# WHAT TO PRODUCE
In the interview below, why did the great-abuelo hold his breath and keep his eyes forward while the ghostly white line followed him? Answer in one to three sentences.

But there’s one trick my abuelo said our familia grew up knowing–if you don’t look at scary things like La Llorona, they can’t get you. So my great-abuelo held his breath and kept his eyes forward. For miles, he could see her ghostly white line out of his peripherals, following him. 

Finally, at the end of the Valley, he couldn’t take it anymore. He turned and looked. But she’d disappeared. There was no sign of her at all.

After a minute, he realized he’d been seeing the string that held his straw hat on his head, where it caught the moonlight!

I went from shivering to laughing throughout this story, and my abuelo laughed too. To this day, it’s one of my favorite stories of his, and probably my favorite one about the legends I’ve included as criaturas in CECE. 

I loved Cece as the younger sibling who wishes she could be more like her older sister, Juana. Did you ever consider writing this story from Juana’s perspective?

I never considered writing this particular adventure from Juana’s perspective, but there was once a draft where Cece was the older sibling. There were a lot of reasons for the change, but I’m happy with how it came out. Not a lot of people talk about it, but younger siblings can feel protective over–while simultaneously feeling like they have to live up to–their older sibling. As a middle child, I’ve definitely felt that before.

I really enjoyed learning about a setting, culture, and traditions so different from my own, and that’s a reason I would pick up this book. I’d love to know what you would say to a young reader standing with your book in their hand in a bookstore, trying to decide if they should buy it?

I’m so glad you enjoyed stepping into my culture! As for a kid in the bookstore? First off, my heart would probably be hammering so hard with excitement at seeing my book in a reader’s hands that I’d have a hard time talking to them. But I believe in doing hard things! So I think I’d want to say, “Have you ever felt like you’re not enough? So does the girl in this book. But she finds out by going on a terrifying, fast-paced adventure to protect someone she loves that she was always more than enough. She just had to figure out what her strengths were and be brave enough to use them. And of course, she needed to find friends who would fight alongside her. Everyone needs that on their adventures.” 

As an adult reader, I really loved Cece’s determination to remain faithful to who she was rather than becoming a bruja to reach her goal. What do you hope young readers take away from your story?

I want readers to know that Cece’s kind heart was always a strength, even when no one (including herself) could see it. Being kind is one of the most difficult things in the world–it takes warriors to be empathetic and loving while still tackling all the hardships in life. You don’t have to be either strong and cruel or weak and gentle. You can be both strong and gentle. Those two qualities belong together, and you’ll find where they fit together in you if you look. Don’t be afraid. You’re your own main character. 

What is one of the most surprising things about your publishing journey so far?

There have been so many things that I didn’t expect along the way, but I think the most interesting twist that I hadn’t anticipated–but ended up loving later–was making CECE into a middle-grade novel. At first, it was a young adult novel, but during acquisition discussions Harper proposed I age it down. That big of a change caught me completely by surprise, but it didn’t take long for me to fall in love with the idea. Middle grade has always had a special place in my heart, and I’d always wanted to write MG novels. I just got to do it sooner than I expected!

Can you tell us where to find out more about you and your writing, please?

# RECORDED DATA
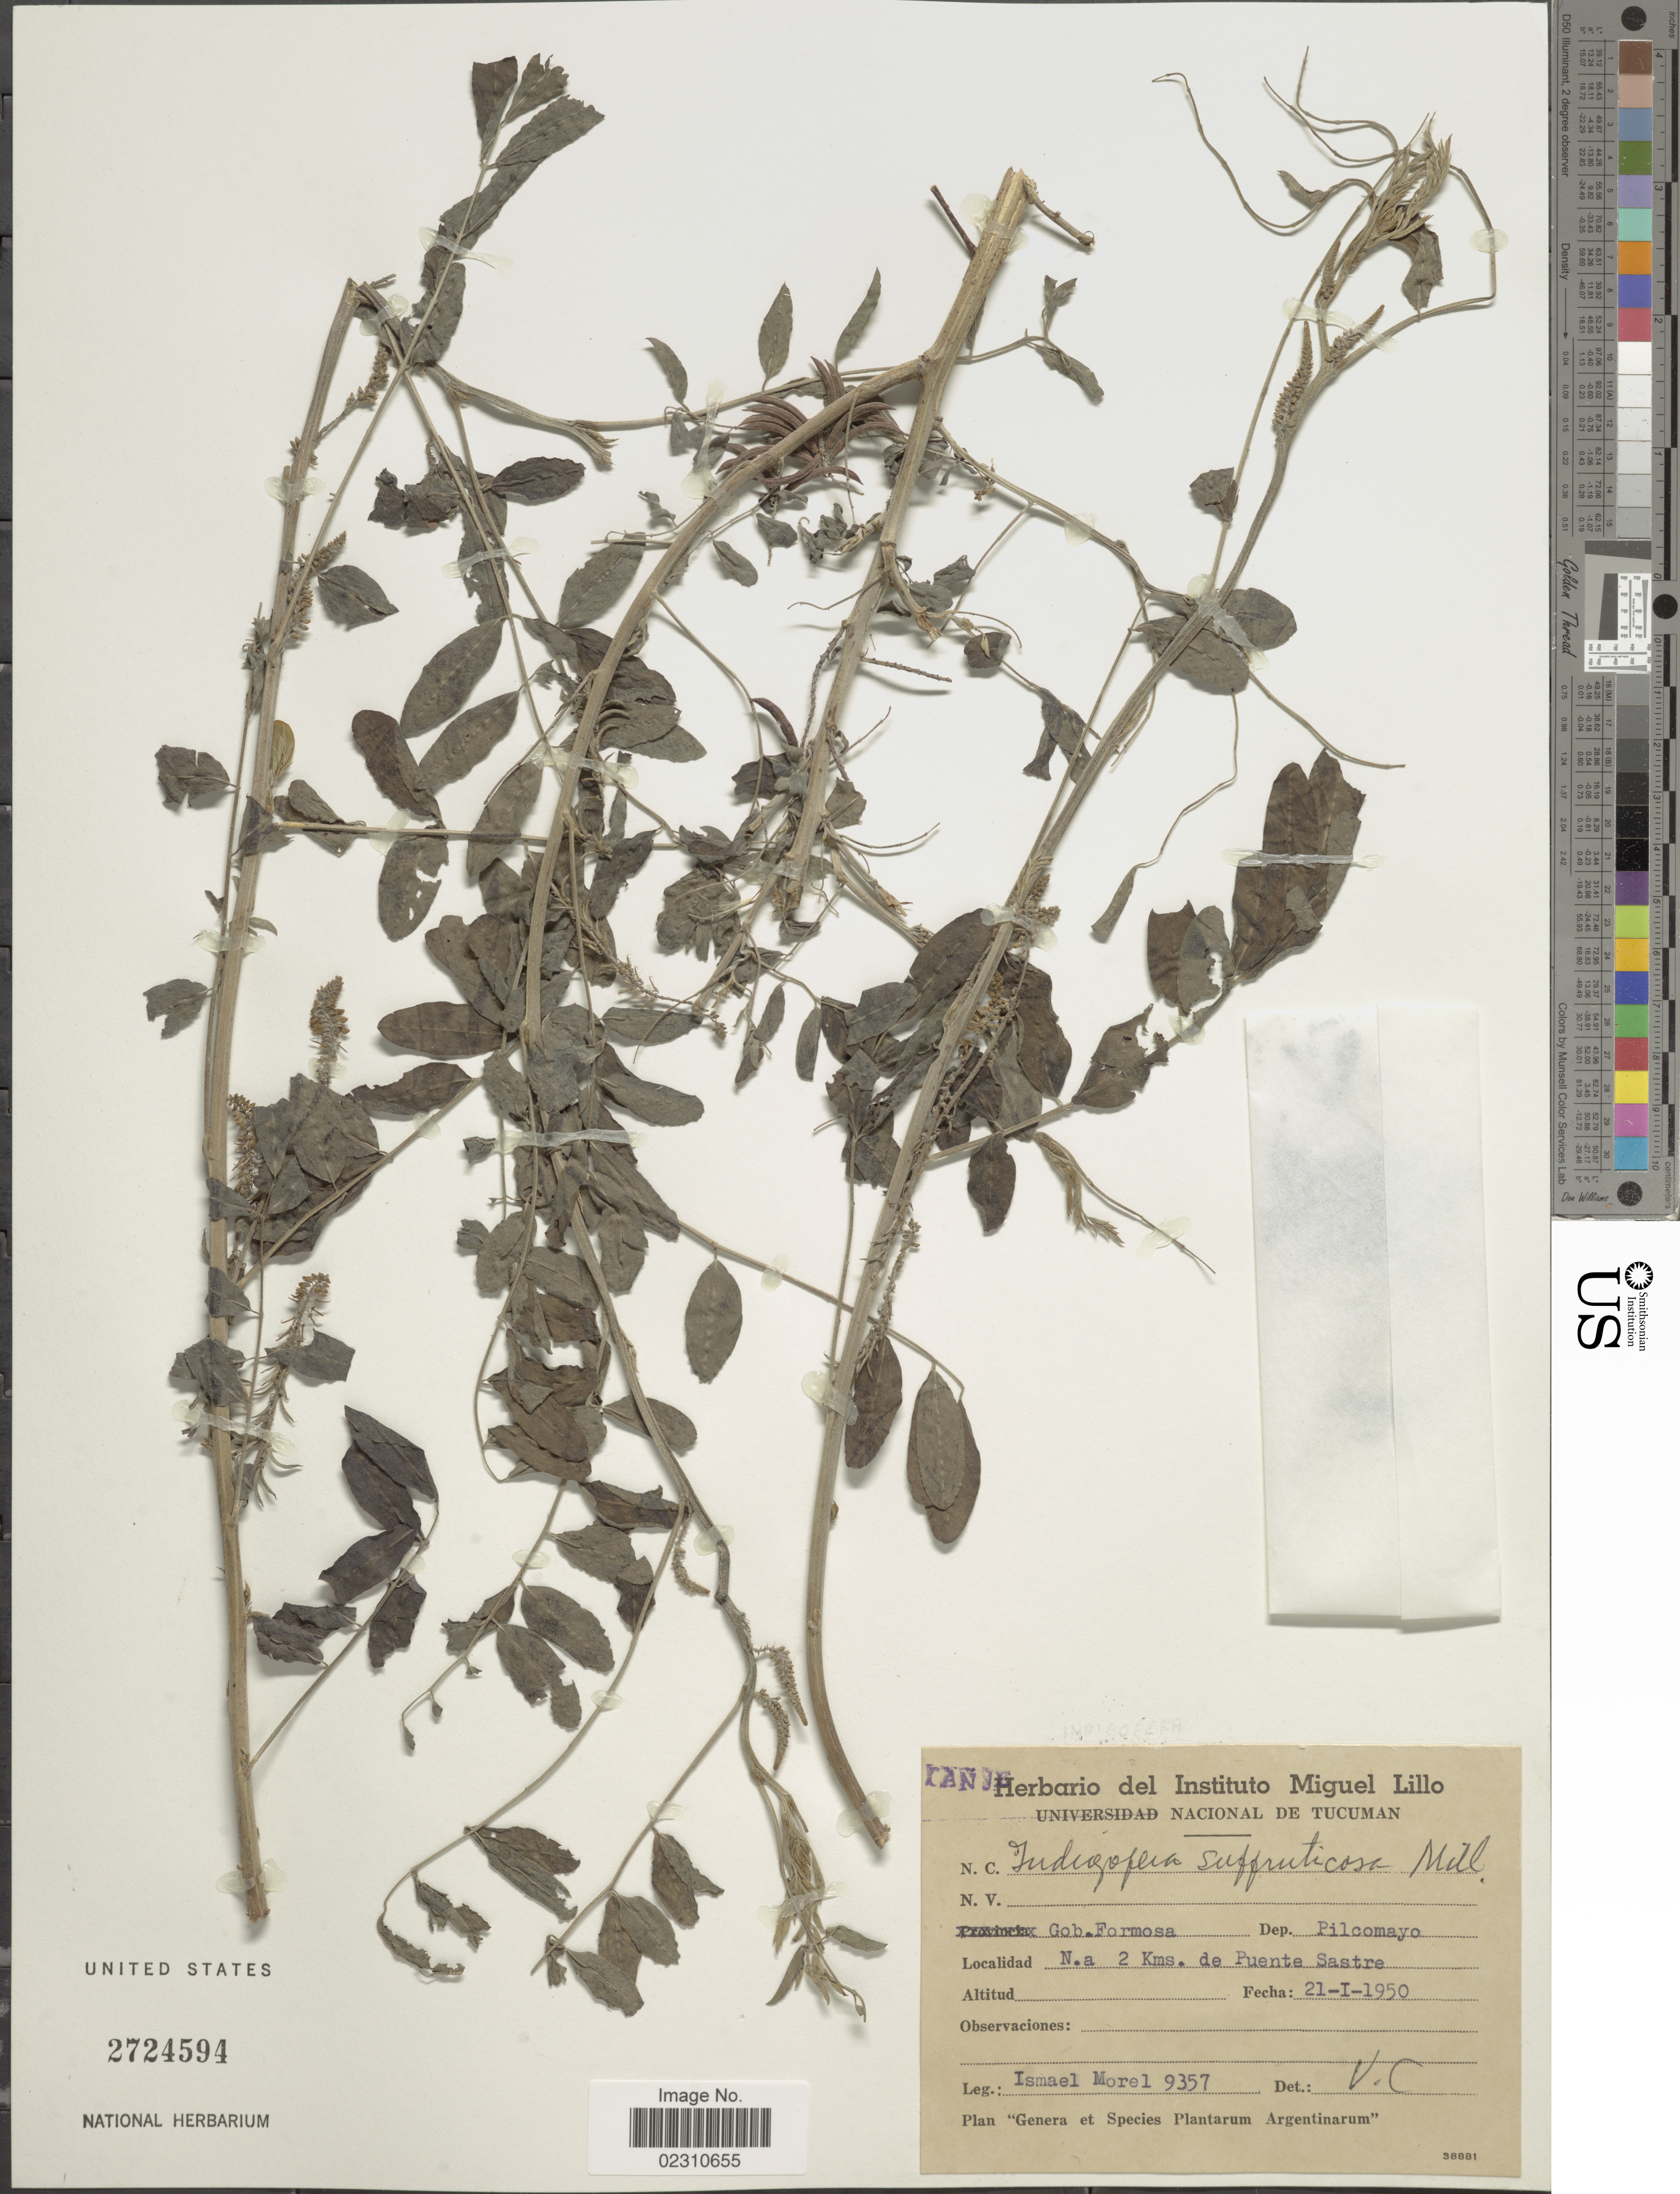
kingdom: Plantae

# COMPLETED EXERCISE
He was following a trick the family grew up knowing: if you don't look at scary things like La Llorona, they can't get you.